Agnico has 138 people working at Meliadine. “It’s a big, advanced project,” Gosselin says.
A US$65-million exploration program is underway at Meliadine, with a focus to delineate the Tiriganiaq zone and revisit the initial feasibility study. The study was completed earlier this year and looked at a 3,000-tonne-per-day scenario. However, the company is reviewing the feasibility and contemplating a 6,000- to 15,000-tonne-per-day scenario. The miner also plans to take a bulk sample at Tiriganiaq because it’s looking to mine Meliadine using open-pit and underground methods. At the Wesmeg zone, Agnico aims to expand the current resources.
The 80-km long, 520-sq.-km project has reserves of 9.5 million tonnes grading 8.5 grams gold per tonne for 2.6 million oz. gold, all in the Tiriganiaq zone. It has an indicated resource of 8.8 million tonnes at 5.2 grams gold for 1.5 million oz., plus an inferred resource of 11.8 million tonnes at 6.9 grams gold for 2.6 million oz.
Gosselin reckons it’ll be easier to develop Meliadine because Rankin Inlet is only 25 km away. So Agnico would construct a 27-km road, instead of the 110-km road it did for Meadowbank. The growing community of nearly 3,000 people also has an airport, and can provide various services and supplies to the site.
The company plans to boost the exploration budget at Meliadine next year to prepare it for development.
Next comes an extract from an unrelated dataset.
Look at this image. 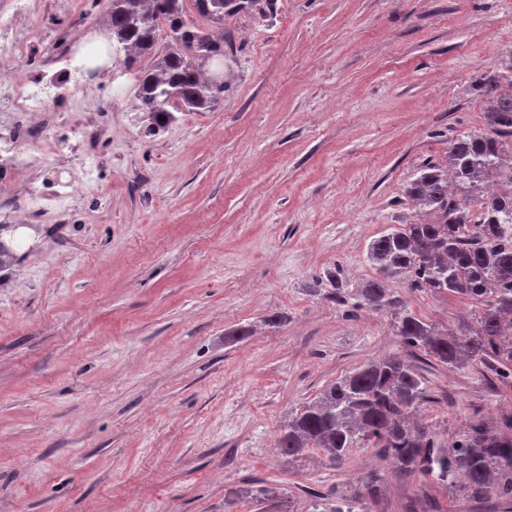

“We are going after Meliadine fairly aggressively,” Boyd says. Agnico aims to submit a ramp proposal for the project to its board shortly to open up the high-grade portion. “We want to know what we own as quickly as we can,” Boyd says. “There’s no sense knowing how big this deposit is five or six years from now. We want to know in the next two or three years for planning purposes.”
“This is going to be an anchor for Agnico for many years,” adds Agnico’s CEO. “Meadowbank combined with Meliadine.”